Bug in Non-Linear SVM Kernel Calculation

fbcotter opened this issue 7 years ago · comments

I think there's a bug in the calculation of the Gaussian Kernel for the multiclass SVM. Your code is as follows:

# Gaussian (RBF) kernel
gamma = tf.constant(-10.0)
dist = tf.reduce_sum(tf.square(x_data), 1)
dist = tf.reshape(dist, [-1,1])
sq_dists = tf.multiply(2., tf.matmul(x_data, tf.transpose(x_data)))
my_kernel = tf.exp(tf.multiply(gamma, tf.abs(sq_dists)))

Initially it bothered me that the variable dist was calculated but never used. I then tried to figure out what you were doing in this code, and I think it is supposed to be doing something like this (dist is K in the below example)

In which case, the code should read something more like:

# Gaussian (RBF) kernel
gamma = tf.constant(-10.0)
K = tf.reduce_sum(tf.square(x_data), 1)
K_cols = tf.expand_dims(K, 1)
K_rows = tf.expand_dims(K, 0)

D = K_cols + K_rows - 2*tf.matmul(x_data, tf.transpose(x_data))
my_kernel = tf.exp(tf.multiply(gamma, D))

(The sq_dists calculation uses broadcasting so we don't need to create the J matrix as in the math above)

Nick · Answer 1 · Thu Mar 22 2018 04:34:25 GMT+0800 (China Standard Time)

HI @fbcotter , Thanks for this! I'm just getting around to triaging issues in preparation for a v2-update of the code.

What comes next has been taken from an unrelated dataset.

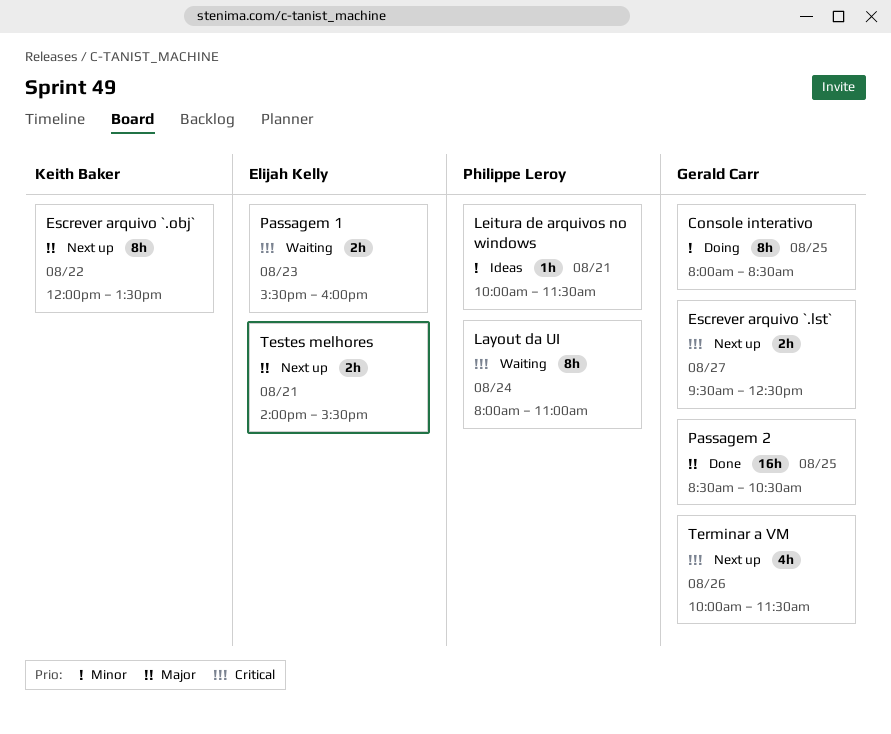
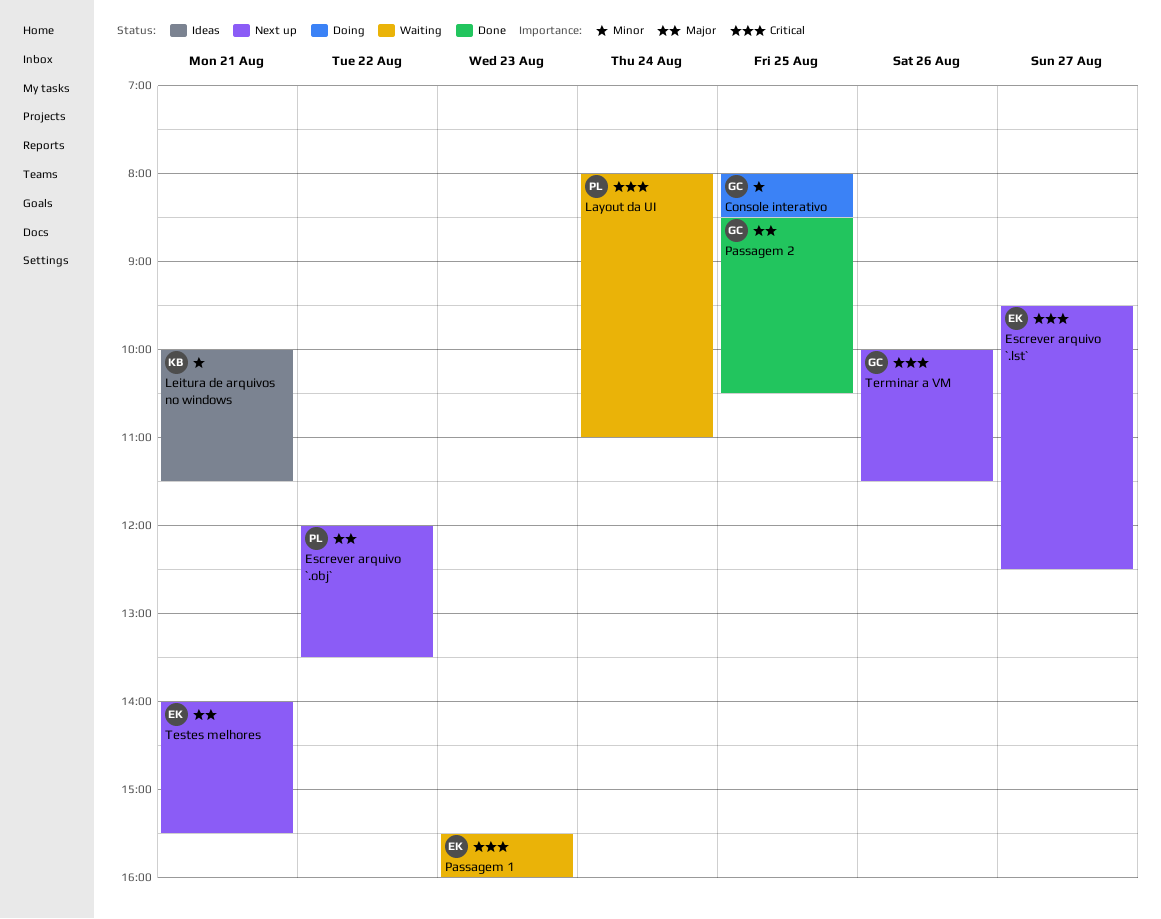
Escrever arquivo `.lst`, owner: Gerald Carr -> Elijah Kelly
Escrever arquivo `.obj`, owner: Keith Baker -> Philippe Leroy
Leitura de arquivos no windows, owner: Philippe Leroy -> Keith Baker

I suspect you are correct. When I get around to chapter 4, I'll investigate and most likely accept your proposal. Expect more in the next month or so. Thanks again!

Nick · Answer 2 · Mon Apr 09 2018 09:27:54 GMT+0800 (China Standard Time)

Yes, thanks. I just looked into that and found you are correct. I've implemented a very similar fix and kept the 'dist' variable terminology in both the *.py and the jupyter notebook. Thanks again!